Gellius, Attic Nights, 3.11.2-5
“Some report that Homer was older by birth than Hesiod—among this number are Philochorus and Xenophanes. But others say he was younger, including the poet Lucius Accius and Ephorus the historian. In the first book of On Images, however, Marcus Varro says that there is little agreement about which was born first, but that what is not in bout is that they lived at the same time. Evidence from this comes from the inscription on the tripod which was allegedly put on Mt. Helikon.
Accius, still, in book one of the Didasalica uses somewhat superficial arguments…he continues ‘since Homer, when he recounts at the start of his poem that Achilles is the son of Peleus and does not add who Peleus is—which is something he would have added if he had not seen it already explained by Hesiod (Fr. 211). Similarly, when it comes to the Cyclops’ Accius says, ‘Homer would have highlighted the fact that he was one-eyed and would not have passed over such a marvelous detail if it had not already been popularized in the older poems of Hesiod.”

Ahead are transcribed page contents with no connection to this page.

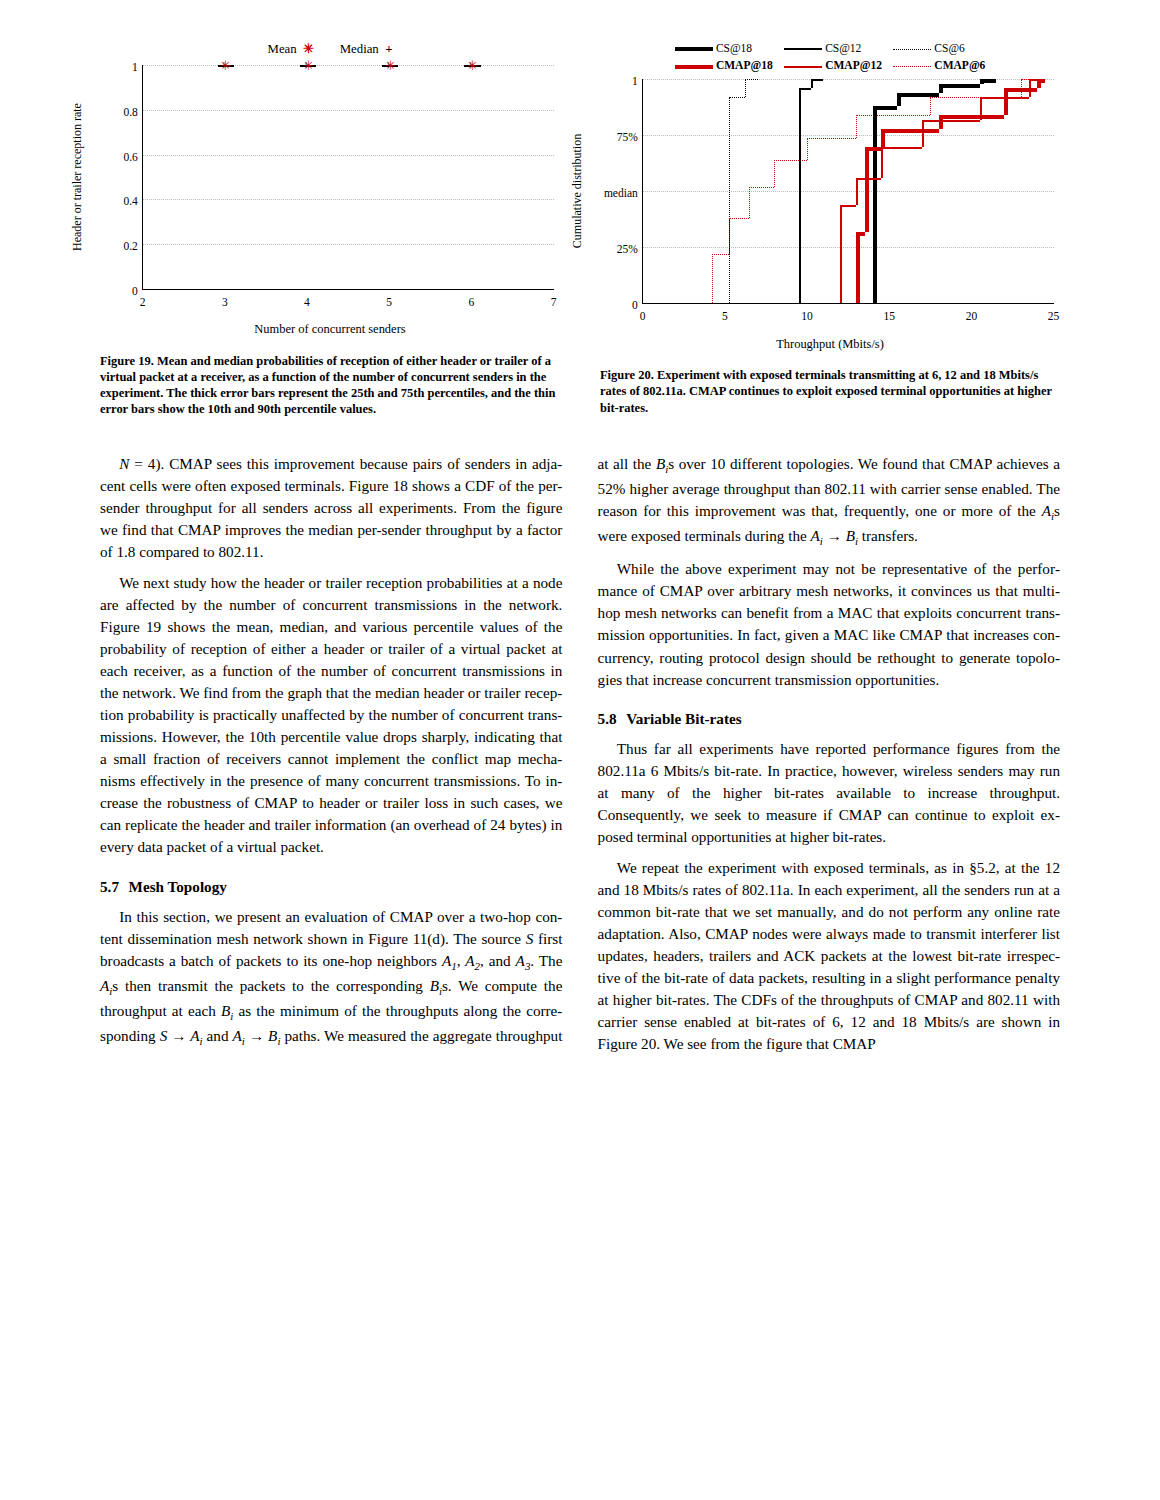Mean ✳ Median +
Header or trailer reception rate
1 0.8 0.6 0.4 0.2 0 2 3 4 5 6 7
+
✳
+
✳
+
✳
+
✳
Number of concurrent senders
Figure 19. Mean and median probabilities of reception of either header or trailer of a virtual packet at a receiver, as a function of the number of concurrent senders in the experiment. The thick error bars represent the 25th and 75th percentiles, and the thin error bars show the 10th and 90th percentile values.
| CS@18 | CS@12 | CS@6 |
| CMAP@18 | CMAP@12 | CMAP@6 |
Cumulative distribution
1 75% median 25% 0 0 5 10 15 20 25
Throughput (Mbits/s)
Figure 20. Experiment with exposed terminals transmitting at 6, 12 and 18 Mbits/s rates of 802.11a. CMAP continues to exploit exposed terminal opportunities at higher bit-rates.
N = 4). CMAP sees this improvement because pairs of senders in adjacent cells were often exposed terminals. Figure 18 shows a CDF of the per-sender throughput for all senders across all experiments. From the figure we find that CMAP improves the median per-sender throughput by a factor of 1.8 compared to 802.11.
We next study how the header or trailer reception probabilities at a node are affected by the number of concurrent transmissions in the network. Figure 19 shows the mean, median, and various percentile values of the probability of reception of either a header or trailer of a virtual packet at each receiver, as a function of the number of concurrent transmissions in the network. We find from the graph that the median header or trailer reception probability is practically unaffected by the number of concurrent transmissions. However, the 10th percentile value drops sharply, indicating that a small fraction of receivers cannot implement the conflict map mechanisms effectively in the presence of many concurrent transmissions. To increase the robustness of CMAP to header or trailer loss in such cases, we can replicate the header and trailer information (an overhead of 24 bytes) in every data packet of a virtual packet.
5.7 Mesh Topology
In this section, we present an evaluation of CMAP over a two-hop content dissemination mesh network shown in Figure 11(d). The source S first broadcasts a batch of packets to its one-hop neighbors A1, A2, and A3. The Ais then transmit the packets to the corresponding Bis. We compute the throughput at each Bi as the minimum of the throughputs along the corresponding S → Ai and Ai → Bi paths. We measured the aggregate throughput at all the Bis over 10 different topologies. We found that CMAP achieves a 52% higher average throughput than 802.11 with carrier sense enabled. The reason for this improvement was that, frequently, one or more of the Ais were exposed terminals during the Ai → Bi transfers.
While the above experiment may not be representative of the performance of CMAP over arbitrary mesh networks, it convinces us that multi-hop mesh networks can benefit from a MAC that exploits concurrent transmission opportunities. In fact, given a MAC like CMAP that increases concurrency, routing protocol design should be rethought to generate topologies that increase concurrent transmission opportunities.
5.8 Variable Bit-rates
Thus far all experiments have reported performance figures from the 802.11a 6 Mbits/s bit-rate. In practice, however, wireless senders may run at many of the higher bit-rates available to increase throughput. Consequently, we seek to measure if CMAP can continue to exploit exposed terminal opportunities at higher bit-rates.
We repeat the experiment with exposed terminals, as in §5.2, at the 12 and 18 Mbits/s rates of 802.11a. In each experiment, all the senders run at a common bit-rate that we set manually, and do not perform any online rate adaptation. Also, CMAP nodes were always made to transmit interferer list updates, headers, trailers and ACK packets at the lowest bit-rate irrespective of the bit-rate of data packets, resulting in a slight performance penalty at higher bit-rates. The CDFs of the throughputs of CMAP and 802.11 with carrier sense enabled at bit-rates of 6, 12 and 18 Mbits/s are shown in Figure 20. We see from the figure that CMAP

(2) alii Homerum quam Hesiodum maiorem natu fuisse scripserunt, in quis Philochorus et Xenophanes; alii minorem, in quis L. Accius poeta et Ephorus historiae scriptor. (3) M. autem Varro in primo De imaginibus, uter prior sit natus, parum constare dicit, sed non esse dubium, quin aliquo tempore eodem vixerint; idque ex epigrammate ostendi, quod in tripode scriptum est, qui in monte Helikone ab Hesiodo positus traditur. (4) Accius autem in primo didascalico levibus admodum argumentis utitur … (5) quod Homerus, inquit, cum in principio carminis Achillem esse filium Pelei diceret, quis esset Peleus, non addidit; quam rem procul, inquit, dubio dixisset, nisi ab Hesiodo iam dictum videret. de Cyclope itidem, inquit, vel maxime quod unoculus fuit, rem tam insignem non praeterisset, nisi aeque prioris Hesiodi carminibus involgatum esset.